Task description = Among the entries below, take the line with "Ника словно улыбалась ему с холста." and the line with "rotación y swivel para adaptarse a tareas de", and output them and every line between them exactly, with nothing else.

***

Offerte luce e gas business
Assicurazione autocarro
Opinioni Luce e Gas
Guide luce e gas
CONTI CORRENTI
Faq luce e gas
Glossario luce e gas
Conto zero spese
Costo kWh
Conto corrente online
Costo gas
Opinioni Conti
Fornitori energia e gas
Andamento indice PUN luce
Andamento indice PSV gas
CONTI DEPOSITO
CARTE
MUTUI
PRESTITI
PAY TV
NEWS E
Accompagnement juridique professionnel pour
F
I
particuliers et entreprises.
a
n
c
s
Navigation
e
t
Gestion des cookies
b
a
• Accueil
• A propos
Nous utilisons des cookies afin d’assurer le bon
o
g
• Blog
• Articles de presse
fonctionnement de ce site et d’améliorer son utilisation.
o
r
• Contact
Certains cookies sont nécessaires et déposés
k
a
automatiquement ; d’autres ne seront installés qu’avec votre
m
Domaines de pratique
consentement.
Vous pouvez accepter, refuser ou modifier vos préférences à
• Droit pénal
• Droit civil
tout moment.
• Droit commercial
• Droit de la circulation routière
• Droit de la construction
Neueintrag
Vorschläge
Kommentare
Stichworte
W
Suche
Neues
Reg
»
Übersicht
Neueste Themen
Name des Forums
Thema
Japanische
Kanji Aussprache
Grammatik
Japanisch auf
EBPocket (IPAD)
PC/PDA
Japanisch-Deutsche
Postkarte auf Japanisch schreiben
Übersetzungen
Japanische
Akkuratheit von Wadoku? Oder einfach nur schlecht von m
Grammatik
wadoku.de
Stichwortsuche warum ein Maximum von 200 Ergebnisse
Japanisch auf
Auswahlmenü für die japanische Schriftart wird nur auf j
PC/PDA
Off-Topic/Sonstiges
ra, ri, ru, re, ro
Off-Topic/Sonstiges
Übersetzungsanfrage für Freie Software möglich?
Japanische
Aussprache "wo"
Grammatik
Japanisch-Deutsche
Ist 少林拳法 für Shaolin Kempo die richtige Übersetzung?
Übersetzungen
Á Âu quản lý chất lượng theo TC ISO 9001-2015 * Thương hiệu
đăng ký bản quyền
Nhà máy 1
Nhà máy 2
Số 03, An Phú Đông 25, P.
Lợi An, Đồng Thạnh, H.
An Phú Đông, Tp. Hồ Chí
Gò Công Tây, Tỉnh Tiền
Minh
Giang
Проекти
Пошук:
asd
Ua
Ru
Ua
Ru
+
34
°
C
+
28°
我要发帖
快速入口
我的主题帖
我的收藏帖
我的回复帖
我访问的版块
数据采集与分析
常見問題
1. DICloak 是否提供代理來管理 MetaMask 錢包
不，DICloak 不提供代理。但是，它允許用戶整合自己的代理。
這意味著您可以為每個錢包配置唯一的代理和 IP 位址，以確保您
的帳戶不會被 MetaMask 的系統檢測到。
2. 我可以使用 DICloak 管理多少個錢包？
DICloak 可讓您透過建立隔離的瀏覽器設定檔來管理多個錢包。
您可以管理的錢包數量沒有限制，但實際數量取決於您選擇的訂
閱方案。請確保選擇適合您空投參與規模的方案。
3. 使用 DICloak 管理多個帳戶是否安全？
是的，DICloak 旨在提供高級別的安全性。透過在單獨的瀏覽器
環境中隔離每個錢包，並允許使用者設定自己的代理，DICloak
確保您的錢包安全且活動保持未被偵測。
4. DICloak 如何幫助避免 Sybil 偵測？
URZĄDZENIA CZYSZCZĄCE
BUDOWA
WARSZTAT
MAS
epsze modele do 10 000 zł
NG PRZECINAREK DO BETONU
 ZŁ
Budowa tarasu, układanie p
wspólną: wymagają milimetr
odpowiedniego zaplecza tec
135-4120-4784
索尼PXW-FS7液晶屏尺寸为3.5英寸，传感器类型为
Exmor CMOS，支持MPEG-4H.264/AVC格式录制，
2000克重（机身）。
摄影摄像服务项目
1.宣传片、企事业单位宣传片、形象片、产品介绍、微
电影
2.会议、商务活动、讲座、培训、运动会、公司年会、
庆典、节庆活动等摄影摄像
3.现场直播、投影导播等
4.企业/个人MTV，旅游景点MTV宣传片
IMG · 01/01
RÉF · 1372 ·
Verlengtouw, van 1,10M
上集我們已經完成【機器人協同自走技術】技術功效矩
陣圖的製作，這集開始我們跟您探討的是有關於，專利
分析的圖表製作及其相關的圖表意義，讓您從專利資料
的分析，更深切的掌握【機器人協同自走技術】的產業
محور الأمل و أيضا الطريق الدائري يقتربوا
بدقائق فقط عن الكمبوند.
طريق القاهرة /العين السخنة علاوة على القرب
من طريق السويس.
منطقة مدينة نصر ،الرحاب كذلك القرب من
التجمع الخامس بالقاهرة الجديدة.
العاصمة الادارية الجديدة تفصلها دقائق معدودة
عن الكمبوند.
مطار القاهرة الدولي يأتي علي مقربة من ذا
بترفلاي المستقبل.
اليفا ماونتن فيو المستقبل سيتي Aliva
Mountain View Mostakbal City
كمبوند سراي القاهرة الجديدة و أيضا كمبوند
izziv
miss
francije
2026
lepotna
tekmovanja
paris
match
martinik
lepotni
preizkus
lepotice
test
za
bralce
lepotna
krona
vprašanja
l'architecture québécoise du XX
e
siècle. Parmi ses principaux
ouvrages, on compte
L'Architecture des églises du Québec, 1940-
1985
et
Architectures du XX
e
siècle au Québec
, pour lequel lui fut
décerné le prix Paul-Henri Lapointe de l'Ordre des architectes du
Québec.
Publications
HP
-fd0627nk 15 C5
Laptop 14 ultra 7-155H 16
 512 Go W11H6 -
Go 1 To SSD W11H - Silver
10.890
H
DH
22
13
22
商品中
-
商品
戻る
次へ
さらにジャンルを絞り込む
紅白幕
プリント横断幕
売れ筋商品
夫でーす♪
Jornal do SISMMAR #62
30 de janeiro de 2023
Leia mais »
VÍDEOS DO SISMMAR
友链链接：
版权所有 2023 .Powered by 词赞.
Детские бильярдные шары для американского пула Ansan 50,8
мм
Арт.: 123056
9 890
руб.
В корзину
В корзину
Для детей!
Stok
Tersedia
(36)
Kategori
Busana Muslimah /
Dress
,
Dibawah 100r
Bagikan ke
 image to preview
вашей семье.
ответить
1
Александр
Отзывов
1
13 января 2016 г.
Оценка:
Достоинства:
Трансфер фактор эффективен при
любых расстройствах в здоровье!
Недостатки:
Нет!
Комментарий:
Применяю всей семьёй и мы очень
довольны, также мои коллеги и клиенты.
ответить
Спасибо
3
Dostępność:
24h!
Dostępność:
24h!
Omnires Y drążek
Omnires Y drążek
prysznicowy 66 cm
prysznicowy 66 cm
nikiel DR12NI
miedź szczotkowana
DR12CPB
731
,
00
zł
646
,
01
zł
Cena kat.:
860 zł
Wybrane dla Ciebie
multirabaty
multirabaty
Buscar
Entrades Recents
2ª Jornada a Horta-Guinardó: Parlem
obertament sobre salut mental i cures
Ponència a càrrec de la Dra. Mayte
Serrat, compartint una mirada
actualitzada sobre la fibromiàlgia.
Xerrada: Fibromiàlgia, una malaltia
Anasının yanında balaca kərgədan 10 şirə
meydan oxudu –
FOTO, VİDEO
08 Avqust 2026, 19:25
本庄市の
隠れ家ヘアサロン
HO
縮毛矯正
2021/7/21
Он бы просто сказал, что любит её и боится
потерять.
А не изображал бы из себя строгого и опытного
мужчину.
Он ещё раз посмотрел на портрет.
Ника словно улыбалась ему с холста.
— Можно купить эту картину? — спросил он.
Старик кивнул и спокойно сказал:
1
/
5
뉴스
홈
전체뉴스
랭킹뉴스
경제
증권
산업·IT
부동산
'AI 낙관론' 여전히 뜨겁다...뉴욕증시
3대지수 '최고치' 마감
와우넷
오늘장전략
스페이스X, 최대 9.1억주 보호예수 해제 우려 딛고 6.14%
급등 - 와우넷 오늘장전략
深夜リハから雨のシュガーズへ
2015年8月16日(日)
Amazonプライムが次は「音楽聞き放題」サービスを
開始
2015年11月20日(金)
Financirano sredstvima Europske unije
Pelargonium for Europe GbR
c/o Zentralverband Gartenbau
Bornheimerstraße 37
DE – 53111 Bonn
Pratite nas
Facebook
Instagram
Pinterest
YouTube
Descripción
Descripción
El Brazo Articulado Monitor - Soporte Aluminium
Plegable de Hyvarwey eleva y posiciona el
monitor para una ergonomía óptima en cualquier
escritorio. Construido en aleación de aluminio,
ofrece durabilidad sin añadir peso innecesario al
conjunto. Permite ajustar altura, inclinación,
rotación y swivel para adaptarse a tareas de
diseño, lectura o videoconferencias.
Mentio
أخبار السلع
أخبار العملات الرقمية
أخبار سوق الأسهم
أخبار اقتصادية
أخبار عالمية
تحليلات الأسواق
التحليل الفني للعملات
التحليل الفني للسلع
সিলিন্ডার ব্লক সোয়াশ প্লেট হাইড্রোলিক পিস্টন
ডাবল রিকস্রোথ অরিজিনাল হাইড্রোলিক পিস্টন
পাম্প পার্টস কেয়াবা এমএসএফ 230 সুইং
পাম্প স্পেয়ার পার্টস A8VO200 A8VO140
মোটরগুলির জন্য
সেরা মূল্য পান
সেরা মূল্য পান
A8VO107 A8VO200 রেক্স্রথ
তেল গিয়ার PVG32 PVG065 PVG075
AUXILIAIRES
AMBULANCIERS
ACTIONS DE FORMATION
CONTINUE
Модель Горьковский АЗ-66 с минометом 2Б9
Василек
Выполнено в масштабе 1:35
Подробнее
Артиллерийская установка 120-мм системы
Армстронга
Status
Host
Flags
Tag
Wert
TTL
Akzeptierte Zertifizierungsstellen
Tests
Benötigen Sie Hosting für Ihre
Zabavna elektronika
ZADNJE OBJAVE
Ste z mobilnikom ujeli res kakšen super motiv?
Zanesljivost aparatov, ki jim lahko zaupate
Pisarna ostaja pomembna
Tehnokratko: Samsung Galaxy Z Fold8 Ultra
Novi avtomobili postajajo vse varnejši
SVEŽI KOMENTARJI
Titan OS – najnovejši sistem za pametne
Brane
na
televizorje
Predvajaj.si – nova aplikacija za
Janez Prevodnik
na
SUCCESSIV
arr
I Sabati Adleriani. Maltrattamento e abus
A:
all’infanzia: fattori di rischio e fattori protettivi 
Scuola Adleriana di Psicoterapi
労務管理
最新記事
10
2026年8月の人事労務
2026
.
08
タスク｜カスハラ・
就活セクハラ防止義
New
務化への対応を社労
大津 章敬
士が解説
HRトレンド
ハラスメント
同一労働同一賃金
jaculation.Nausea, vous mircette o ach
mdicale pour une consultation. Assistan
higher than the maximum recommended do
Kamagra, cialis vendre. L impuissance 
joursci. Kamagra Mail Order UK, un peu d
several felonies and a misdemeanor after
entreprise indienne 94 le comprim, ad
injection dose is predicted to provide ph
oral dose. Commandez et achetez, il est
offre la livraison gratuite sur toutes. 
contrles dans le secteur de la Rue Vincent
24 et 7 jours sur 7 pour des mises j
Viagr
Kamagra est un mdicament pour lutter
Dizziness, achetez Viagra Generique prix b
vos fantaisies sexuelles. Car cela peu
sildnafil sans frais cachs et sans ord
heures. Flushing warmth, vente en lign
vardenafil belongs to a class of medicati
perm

***

Answer to the problem =
Ника словно улыбалась ему с холста.
— Можно купить эту картину? — спросил он.
Старик кивнул и спокойно сказал:
1
/
5
뉴스
홈
전체뉴스
랭킹뉴스
경제
증권
산업·IT
부동산
'AI 낙관론' 여전히 뜨겁다...뉴욕증시
3대지수 '최고치' 마감
와우넷
오늘장전략
스페이스X, 최대 9.1억주 보호예수 해제 우려 딛고 6.14%
급등 - 와우넷 오늘장전략
深夜リハから雨のシュガーズへ
2015年8月16日(日)
Amazonプライムが次は「音楽聞き放題」サービスを
開始
2015年11月20日(金)
Financirano sredstvima Europske unije
Pelargonium for Europe GbR
c/o Zentralverband Gartenbau
Bornheimerstraße 37
DE – 53111 Bonn
Pratite nas
Facebook
Instagram
Pinterest
YouTube
Descripción
Descripción
El Brazo Articulado Monitor - Soporte Aluminium
Plegable de Hyvarwey eleva y posiciona el
monitor para una ergonomía óptima en cualquier
escritorio. Construido en aleación de aluminio,
ofrece durabilidad sin añadir peso innecesario al
conjunto. Permite ajustar altura, inclinación,
rotación y swivel para adaptarse a tareas de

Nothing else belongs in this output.